> [Supplied passage]
======
MEMORANDUM AND ORDER

ANITA B. BRODY, District Judge.

Plaintiffs, Henry and Donna Miniscalco and Miniscalco Corporation, brought this action claiming deprivation of their civil rights in violation of 42 U.S.C. § 1983, intentional infliction of emotional distress, and abuse of process. Defendant Conrad H. Gordon has filed a motion to dismiss for failure to state a claim pursuant to Federal Rule of Civil Procedure 12(b) (6). For reasons that follow, I will grant Gordon's motion in part and deny it in part. The other two defendants, James B. Speers and Bridgeport Materials, Inc. ("Bridgeport"), have also filed a motion to dismiss. Their motion will be addressed separately at a later date.

 
BACKGROUND

Plaintiffs' complaint alleges the following: In April of 1994, Bridgeport, acting through its officer and agent, James B. Speers, filed a civil complaint against "Henry Miniscalco, Individually DBA Petroleum Technologies" in Montgomery County, Pennsylvania. (Complaint at ¶ 10, emphasis added.) At a *480 hearing on the complaint, the state court district justice, acting sua sponte, amended the designation of the defendant to read "H. Miniscalco Inc., DBA Petroleum Technologies." (Complaint at ¶ 11, emphasis added.) On or about November 4, 1994, he signed an Order of Execution against "H. Miniscalco, Inc. DBA Petroleum Tec" and gave it to defendant Conrad H. Gordon, a constable of the Commonwealth of Pennsylvania, for service and levy. (Complaint at ¶ 12, emphasis added.) Gordon, acting for or on behalf of the other defendants, altered the document or caused it to be altered so that it appeared to be issued against "H. Miniscalco, IND, DBA Petroleum Tec." He then purported to levy upon and seize personal property belonging to the individual plaintiffs and posted notices of levy and sale. (Complaint at ¶¶ 13-14.)
======
> [Data entries]
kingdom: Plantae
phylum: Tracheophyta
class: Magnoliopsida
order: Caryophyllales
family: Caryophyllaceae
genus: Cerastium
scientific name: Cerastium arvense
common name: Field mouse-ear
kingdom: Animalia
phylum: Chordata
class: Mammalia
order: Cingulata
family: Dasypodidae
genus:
======
> [Set problem 1]
Decide whether each statement agrees with the memorandum above. Answer yes or no, and quote the words that decide it. (a) Conrad H. Gordon is a constable of the Commonwealth of Pennsylvania. (b) This order also decides the motion to dismiss filed by Speers and Bridgeport. (c) The Order of Execution was signed in April 1994.
> [Set problem 2]
Rewrite the paragraph of the memorandum beginning "Plaintiffs' complaint alleges the following" as a bulleted list that keeps its main facts.

> [Complete answer 1]
(a) Yes: "defendant Conrad H. Gordon, a constable of the Commonwealth of Pennsylvania"
(b) No: "Their motion will be addressed separately at a later date."
(c) No: "On or about November 4, 1994, he signed an Order of Execution"

> [Complete answer 2]
- In April 1994, Bridgeport, acting through its officer and agent James B. Speers, filed a civil complaint in Montgomery County, Pennsylvania, against "Henry Miniscalco, Individually DBA Petroleum Technologies."
- At a hearing on that complaint, the state court district justice, acting sua sponte, amended the defendant's designation to "H. Miniscalco Inc., DBA Petroleum Technologies."
- On or about November 4, 1994, the district justice signed an Order of Execution against "H. Miniscalco, Inc. DBA Petroleum Tec." He gave it to constable Conrad H. Gordon for service and levy.
- Gordon, acting for or on behalf of the other defendants, altered the document or caused it to be altered so that it appeared to be issued against "H. Miniscalco, IND, DBA Petroleum Tec."
- Gordon then purported to levy upon and seize personal property belonging to the individual plaintiffs, and he posted notices of levy and sale.